--- BEGIN SELECTED PASSAGE ---

Selling the Farm by Debra Di Blasi

Winner of the C&R Press Nonfiction Award

Selling the Farm by Debra Di Blasi* is a short book, 148 pages of creative non-fiction. But it’s unfair to really call anything by Di Blasi one genre. She mixes poetry and prose — sometimes called prosetry — and a dash of nature writing, all within a form that separates present thought from past recollection, and admits the inability to return physically or in memory to a place that no longer exists. She veers toward the philosophical and smartly reels it back into the visceral. Let me give you an example:

What is the shape of a place no longer approachable except through memory? Perhaps it’s the shape of galaxy clusters that resemble the shape of a brain’s neural network that resembles the shape of the internet that likely resembles the shape of spacetime itself.

--- END SELECTED PASSAGE ---
--- BEGIN RECORD EXTRACTS ---

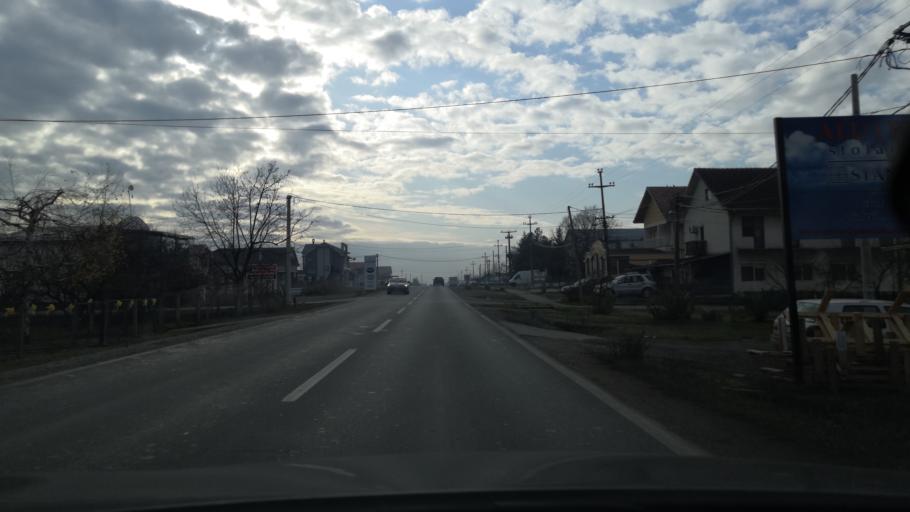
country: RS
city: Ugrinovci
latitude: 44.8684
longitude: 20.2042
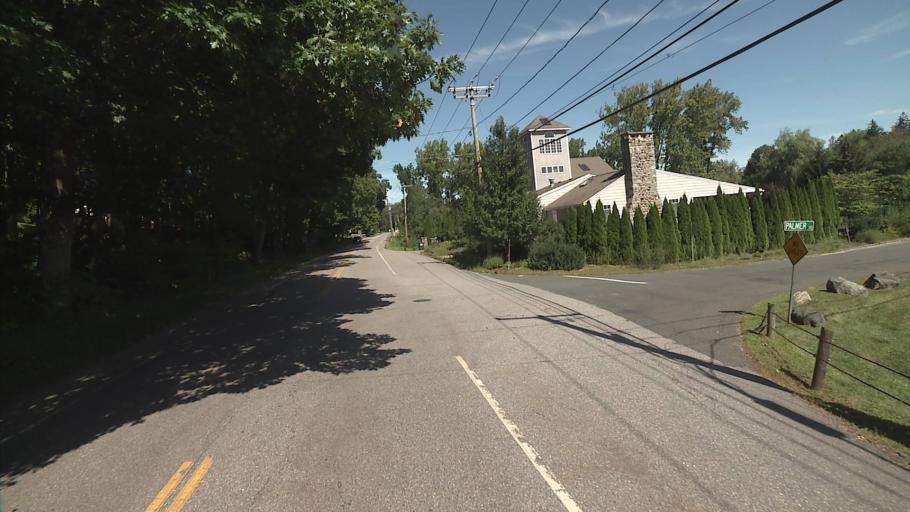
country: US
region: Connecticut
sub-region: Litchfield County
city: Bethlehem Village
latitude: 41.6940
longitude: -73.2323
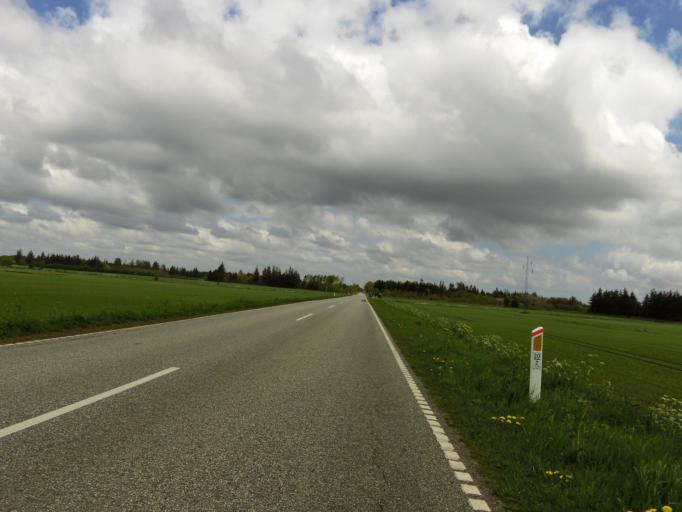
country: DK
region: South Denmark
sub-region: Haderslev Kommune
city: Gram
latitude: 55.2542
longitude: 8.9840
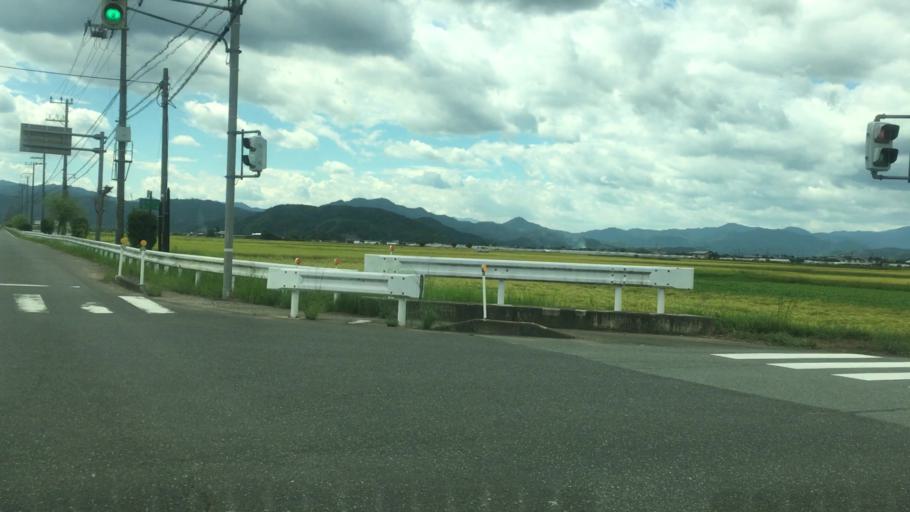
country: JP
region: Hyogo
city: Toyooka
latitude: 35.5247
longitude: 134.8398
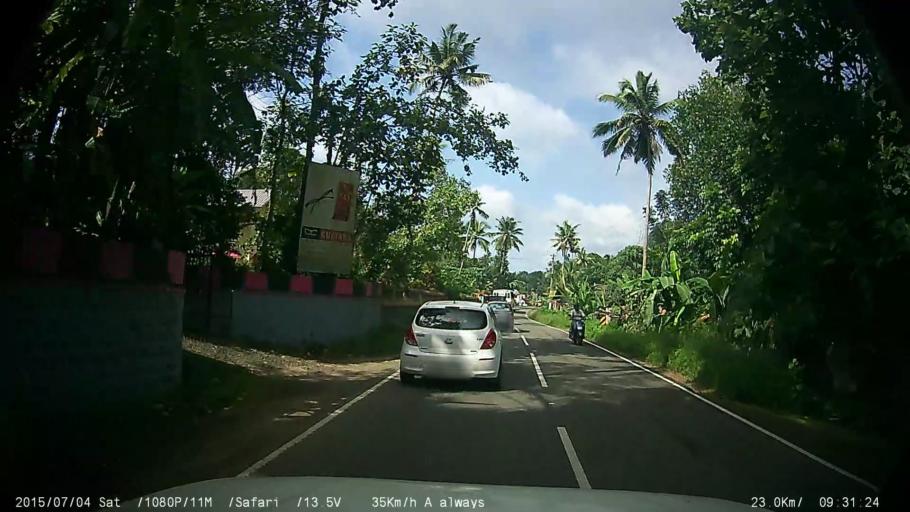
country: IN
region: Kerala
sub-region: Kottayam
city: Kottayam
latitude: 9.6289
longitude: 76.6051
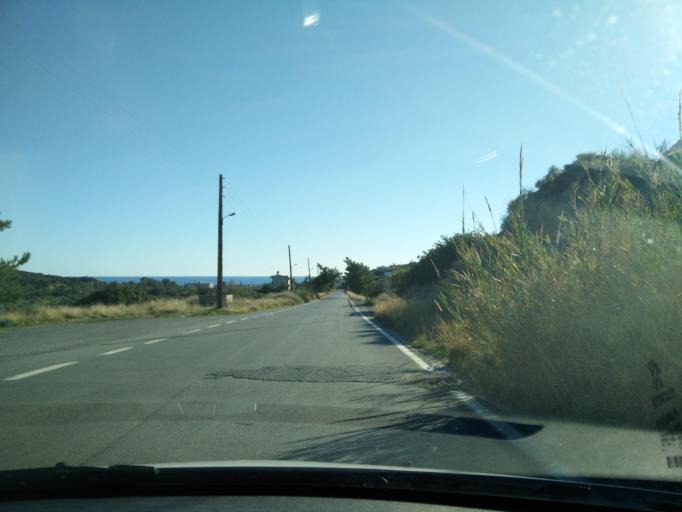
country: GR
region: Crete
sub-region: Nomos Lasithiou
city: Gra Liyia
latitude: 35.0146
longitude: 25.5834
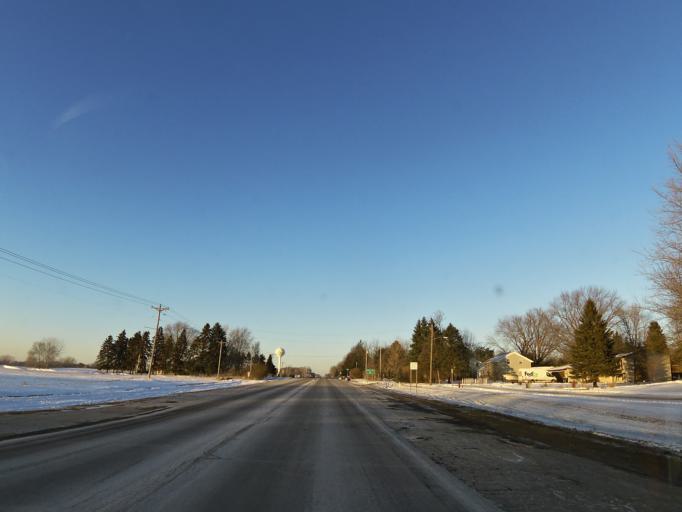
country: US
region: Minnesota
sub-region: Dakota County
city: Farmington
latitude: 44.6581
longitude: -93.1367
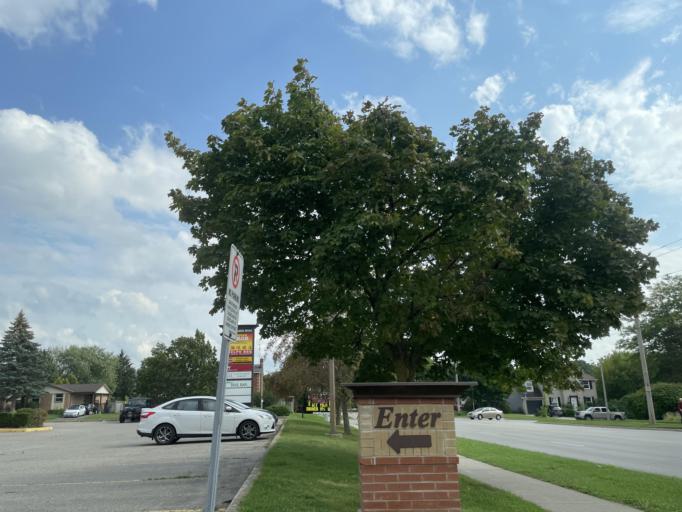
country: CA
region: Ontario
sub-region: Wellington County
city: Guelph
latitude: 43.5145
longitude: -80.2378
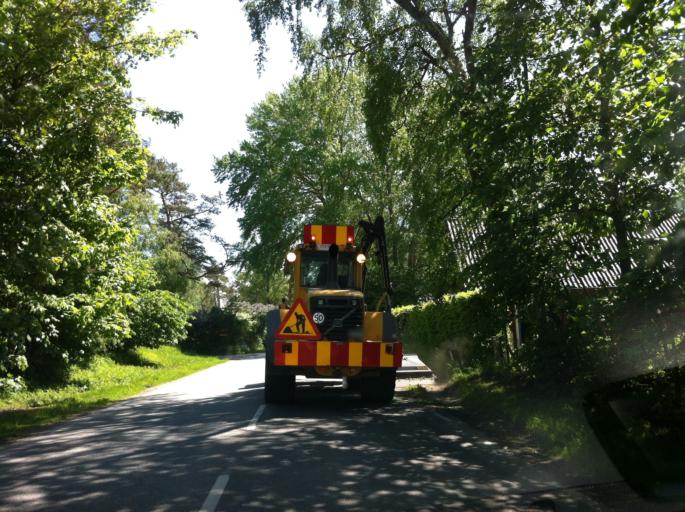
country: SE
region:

--- END RECORD EXTRACTS ---

** REQUIRED WORK **
**1.** Render this sentence from the review of Selling the Farm into Spanish: "She veers toward the philosophical and smartly reels it back into the visceral."
**2.** Copy the passage of the review of Selling the Farm starting at "Winner of the" and ending at "of spacetime itself.".
The listing has no role in this exercise.

** PROBLEM SOLUTIONS **
**1.** Ella se inclina hacia lo filosófico y, con astucia, lo devuelve a lo visceral.

**2.**
Winner of the C&R Press Nonfiction Award

Selling the Farm by Debra Di Blasi* is a short book, 148 pages of creative non-fiction. But it’s unfair to really call anything by Di Blasi one genre. She mixes poetry and prose — sometimes called prosetry — and a dash of nature writing, all within a form that separates present thought from past recollection, and admits the inability to return physically or in memory to a place that no longer exists. She veers toward the philosophical and smartly reels it back into the visceral. Let me give you an example:

What is the shape of a place no longer approachable except through memory? Perhaps it’s the shape of galaxy clusters that resemble the shape of a brain’s neural network that resembles the shape of the internet that likely resembles the shape of spacetime itself.